Jim Gordon waited for him at the police command post, deserted now except for the bored coroner and a few beat cops. "Find anything?" he asked, speaking to empty shadows. Uncanny, the way he knew Batman was there.

"Nothing."

"Do you know who he was?" Gordon's questions were casual, but Batman knew there was nothing casual about his methods.

"A shadow at the corner of your eye," he replied, looking up. The sky was clear; stars glittered in the empty air, cold and remote.

"Cryptic," Gordon said. "You really go for the dramatics, don't you?"

"You'll get used to it," Batman said. The cowl bit into his skin, an uncomfortable fit.

"You ready to tell me who you are?"

Batman tasted a lingering rain in the air when he turned away. "Just another shadow," he said.

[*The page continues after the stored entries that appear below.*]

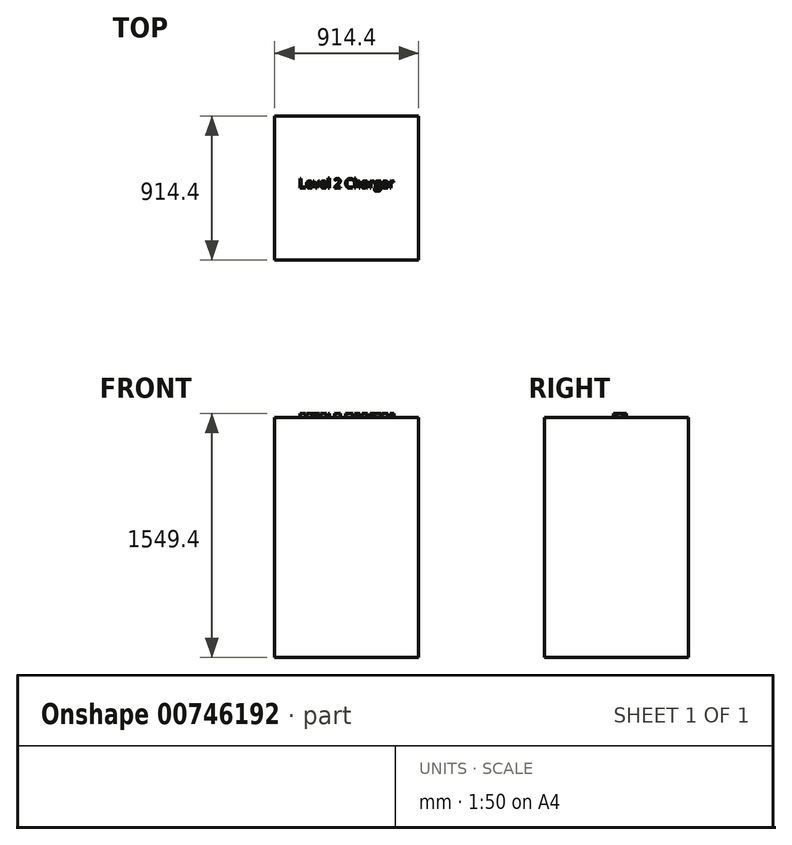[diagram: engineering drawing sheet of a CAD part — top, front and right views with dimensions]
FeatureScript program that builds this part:
annotation { "Feature Type Name" : "Feature", "Feature Type Description" : "" }
export const myFeature = defineFeature(function(context is Context, id is Id, definition is map)
    precondition{}
    {
        {
            var Q0;
            Q0=qCreatedBy(makeId("Top.planeOp"),FACE);
            var sketch = newSketch(context, id + "F0", { "sketchPlane" : qUnion([Q0])});
            skLineSegment(sketch, "E0.bottom", {"start": v(457.2, -457.2) * mm, "end": v(-457.2, -457.2) * mm});
            skLineSegment(sketch, "E0.top", {"start": v(457.2, 457.2) * mm, "end": v(-457.2, 457.2) * mm});
            skLineSegment(sketch, "E0.left", {"start": v(457.2, -457.2) * mm, "end": v(457.2, 457.2) * mm});
            skLineSegment(sketch, "E0.right", {"start": v(-457.2, -457.2) * mm, "end": v(-457.2, 457.2) * mm});
            skPoint(sketch, "E0.middle", {"position": v(0, 0) * mm});
            skSolve(sketch);
        }
        {
            var Q0;
            Q0 = qSketchRegion(id + "F0", true);
            extrude(context, id + "F1", {"entities" : qUnion([Q0]), "depth" : 1524 * mm, "offsetDistance" : 30.48 * mm});
        }
        {
            var Q0;
            Q0=makeQuery(id+"F1.opExtrude","CAP_FACE",FACE,{"disambiguationData":[OSD([sQuery(id+"F0.wireOp",EDGE,"E0.bottom"),sQuery(id+"F0.wireOp",EDGE,"E0.top"),sQuery(id+"F0.wireOp",EDGE,"E0.left"),sQuery(id+"F0.wireOp",EDGE,"E0.right")])],"isStart":false});
            var sketch = newSketch(context, id + "F2", { "sketchPlane" : qUnion([Q0])});
            skText(sketch, "E1", { "text": "Level 2 Charger", "fontName": "OpenSans-Regular.ttf"});
            const initialGuessF2  = {"E1": [-0.3048, 0, 1, 0, 0.06043]};
            skSetInitialGuess(sketch, initialGuessF2);
            skSolve(sketch);
        }
        {
            var Q0;
            Q0 = qSketchRegion(id + "F2", true);
            extrude(context, id + "F3", {"entities" : qUnion([Q0]), "operationType" : NewBodyOperationType.ADD, "depth" : 25.4 * mm, "offsetDistance" : 30.48 * mm});
        }
    });
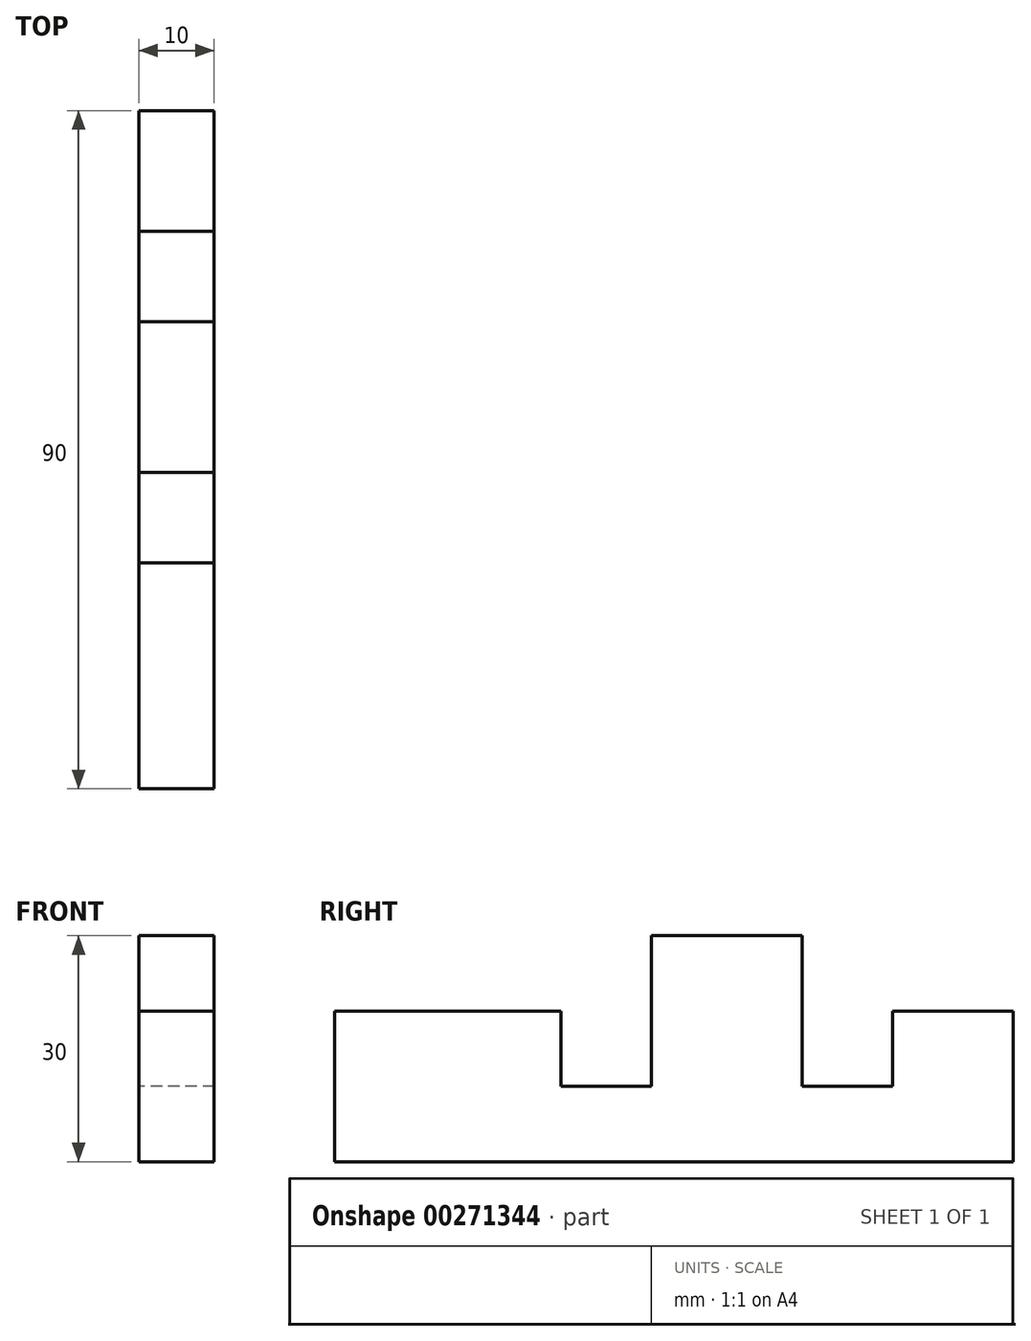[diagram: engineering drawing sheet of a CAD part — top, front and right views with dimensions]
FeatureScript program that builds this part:
annotation { "Feature Type Name" : "Feature", "Feature Type Description" : "" }
export const myFeature = defineFeature(function(context is Context, id is Id, definition is map)
    precondition{}
    {
        {
            var Q0;
            Q0=qCreatedBy(makeId("Right.planeOp"),FACE);
            var sketch = newSketch(context, id + "F0", { "sketchPlane" : qUnion([Q0])});
            skLineSegment(sketch, "E0", {"start": v(0, 0) * mm, "end": v(90, 0) * mm});
            skLineSegment(sketch, "E1", {"start": v(0, 0) * mm, "end": v(0, 20) * mm});
            skLineSegment(sketch, "E2", {"start": v(0, 20) * mm, "end": v(30, 20) * mm});
            skLineSegment(sketch, "E3", {"start": v(30, 20) * mm, "end": v(30, 10) * mm});
            skLineSegment(sketch, "E4", {"start": v(30, 10) * mm, "end": v(42, 10) * mm});
            skLineSegment(sketch, "E5", {"start": v(42, 10) * mm, "end": v(42, 30) * mm});
            skLineSegment(sketch, "E6", {"start": v(42, 30) * mm, "end": v(62, 30) * mm});
            skLineSegment(sketch, "E7", {"start": v(62, 30) * mm, "end": v(62, 10) * mm});
            skLineSegment(sketch, "E8", {"start": v(62, 10) * mm, "end": v(74, 10) * mm});
            skLineSegment(sketch, "E9", {"start": v(74, 10) * mm, "end": v(74, 20) * mm});
            skLineSegment(sketch, "E10", {"start": v(90, 0) * mm, "end": v(90, 20) * mm});
            skPoint(sketch, "E10.endSnap0", {"position": v(15, 20) * mm});
            skLineSegment(sketch, "E11", {"start": v(90, 20) * mm, "end": v(74, 20) * mm});
            skSolve(sketch);
        }
        {
            var Q0;
            Q0=makeQuery(id+"F0.imprint","IMPRINT",FACE,{"disambiguationData":[TD([[makeQuery(id+"F0.imprint","IMPRINT",EDGE,{"derivedFrom":sQuery(id+"F0.wireOp",EDGE,"E0")}),1.0]])]});
            extrude(context, id + "F1", {"entities" : qUnion([Q0]), "depth" : 10 * mm});
        }
    });
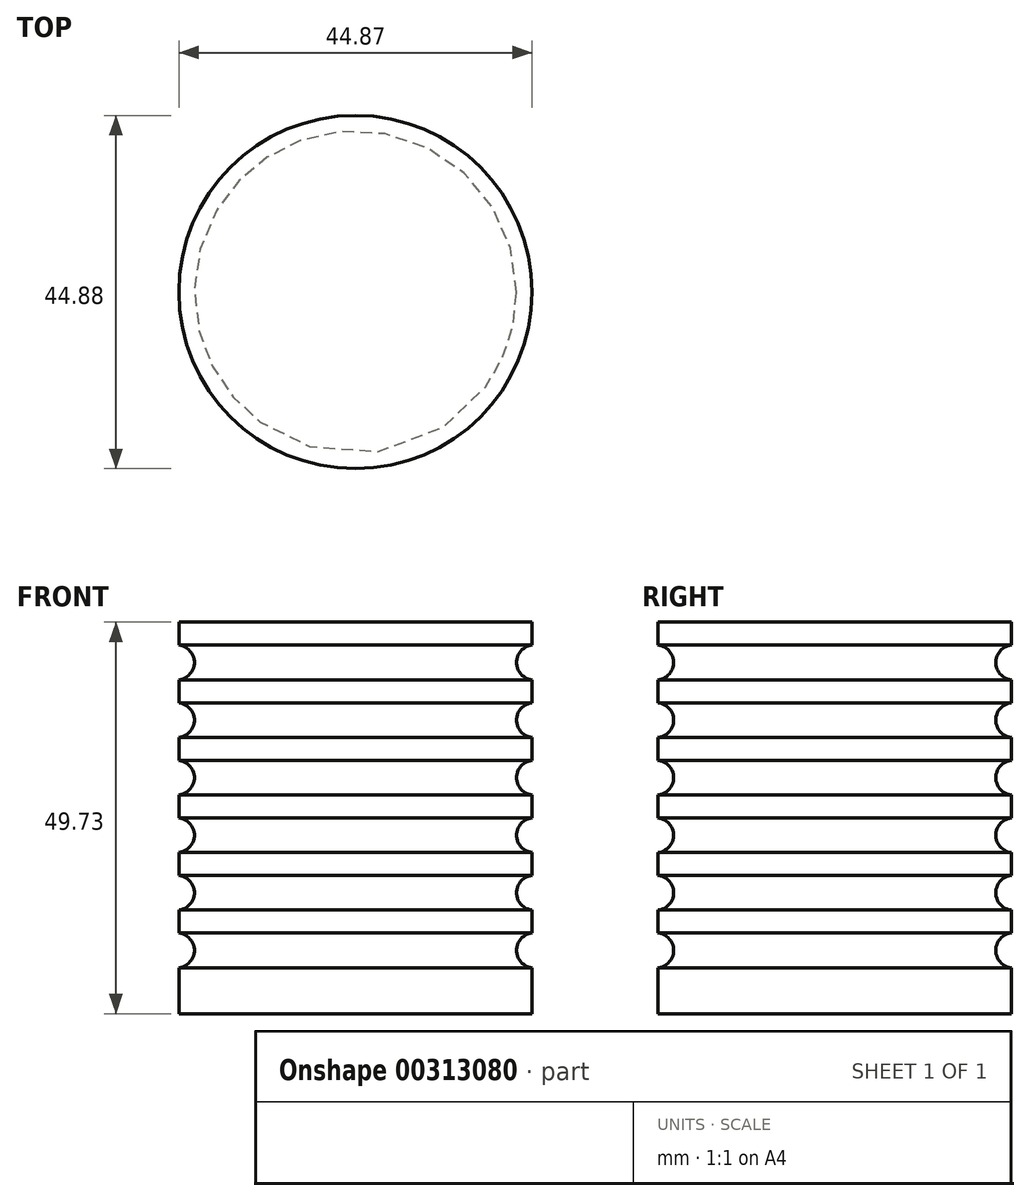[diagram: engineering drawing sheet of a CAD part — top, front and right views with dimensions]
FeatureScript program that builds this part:
annotation { "Feature Type Name" : "Feature", "Feature Type Description" : "" }
export const myFeature = defineFeature(function(context is Context, id is Id, definition is map)
    precondition{}
    {
        {
            var Q0;
            Q0=qCreatedBy(makeId("Front.planeOp"),FACE);
            var sketch = newSketch(context, id + "F0", { "sketchPlane" : qUnion([Q0])});
            skLineSegment(sketch, "E0.left", {"start": v(-41.76, 39.6) * mm, "end": v(-41.76, -10.14) * mm});
            skPoint(sketch, "E1.left.start.orphan", {"position": v(-35.66, 9.75) * mm});
            skPoint(sketch, "E0.bottom.end.orphan", {"position": v(-35.66, 39.17) * mm});
            skPoint(sketch, "E0.top.end.orphan", {"position": v(-35.66, -19.66) * mm});
            skLineSegment(sketch, "E2.bottom", {"start": v(-41.76, 39.6) * mm, "end": v(-19.32, 39.6) * mm});
            skLineSegment(sketch, "E2.top", {"start": v(-41.76, -10.14) * mm, "end": v(-19.32, -10.14) * mm});
            skLineSegment(sketch, "E2.right", {"start": v(-19.32, 39.6) * mm, "end": v(-19.32, 36.67) * mm});
            skArc(sketch, "E3", {"start": v(-19.32, 36.67) * mm, "mid": v(-21.3, 34.47) * mm, "end": v(-19.32, 32.28) * mm});
            skArc(sketch, "E4", {"start": v(-19.32, 29.36) * mm, "mid": v(-21.3, 27.16) * mm, "end": v(-19.32, 24.96) * mm});
            skArc(sketch, "E5", {"start": v(-19.32, 22.04) * mm, "mid": v(-21.3, 19.84) * mm, "end": v(-19.32, 17.65) * mm});
            skArc(sketch, "E6", {"start": v(-19.32, 14.73) * mm, "mid": v(-21.3, 12.53) * mm, "end": v(-19.32, 10.33) * mm});
            skArc(sketch, "E7", {"start": v(-19.32, 7.41) * mm, "mid": v(-21.3, 5.21) * mm, "end": v(-19.32, 3.02) * mm});
            skArc(sketch, "E8", {"start": v(-19.32, 0.1) * mm, "mid": v(-21.3, -2.1) * mm, "end": v(-19.32, -4.3) * mm});
            skLineSegment(sketch, "E9.trimOffspring", {"start": v(-19.32, 32.28) * mm, "end": v(-19.32, 29.36) * mm});
            skLineSegment(sketch, "E10.trimOffspring", {"start": v(-19.32, 24.96) * mm, "end": v(-19.32, 22.04) * mm});
            skLineSegment(sketch, "E11.trimOffspring", {"start": v(-19.32, 17.65) * mm, "end": v(-19.32, 14.73) * mm});
            skLineSegment(sketch, "E12.trimOffspring", {"start": v(-19.32, 10.33) * mm, "end": v(-19.32, 7.41) * mm});
            skLineSegment(sketch, "E13.trimOffspring", {"start": v(-19.32, 3.02) * mm, "end": v(-19.32, 0.1) * mm});
            skLineSegment(sketch, "E14.trimOffspring", {"start": v(-19.32, -4.3) * mm, "end": v(-19.32, -10.14) * mm});
            skSolve(sketch);
        }
        {
            var Q0;
            Q0 = qSketchRegion(id + "F0", true);
            var Q1;
            Q1=sQuery(id+"F0.wireOp",EDGE,"E0.left");
            revolve(context, id + "F1", {"entities" : qUnion([Q0]), "axis" : qUnion([Q1]), "revolveType" : RevolveType.FULL});
        }
    });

"Right," Gordon sighed. He stood still a moment longer, as if expecting something more. But Batman was already heading deeper into the darkness, becoming a flicker of motion at the corner of Gordon's eye.

 

_VII. The Man_

 

Bruce Wayne carried thousand dollar bills. They were lighter than air, and the money left his hand more easily when he wasn't distracted by small denominations. He made a secret pact with Alfred: one dollar to charity for every dollar spent on destroying the good name of Bruce Wayne.

He allowed it to be said that he was never seen in public with the same woman twice; that he was too ignorant of business to run his own empire; even that his fortune was dwindling due to his reckless pursuits. All these things he encouraged. He smiled into his martini glass when women lined up to throw their bodies into his bed, and he plied them with expensive gifts. Some even seemed curious about what made him tick. They were the sort for whom conquest wasn't enough, particularly when they were the conquered.

Bruce knew what Alfred saw, when he looked at the man grown from that boy in the alley. The intrusion of tragedy had shaped a different path than his father would have wanted. He saw the way Alfred's face fell into a wary mask when he treated Bruce's wounds, but Bruce turned his face away in bright light, preferring not to see, or be seen.

There were only so many deaths a man could die and still remain a part of the world; there were some dark spaces Bruce wasn't ready to endure. He had faith in this, if in nothing else: he'd learned how to bury his dead.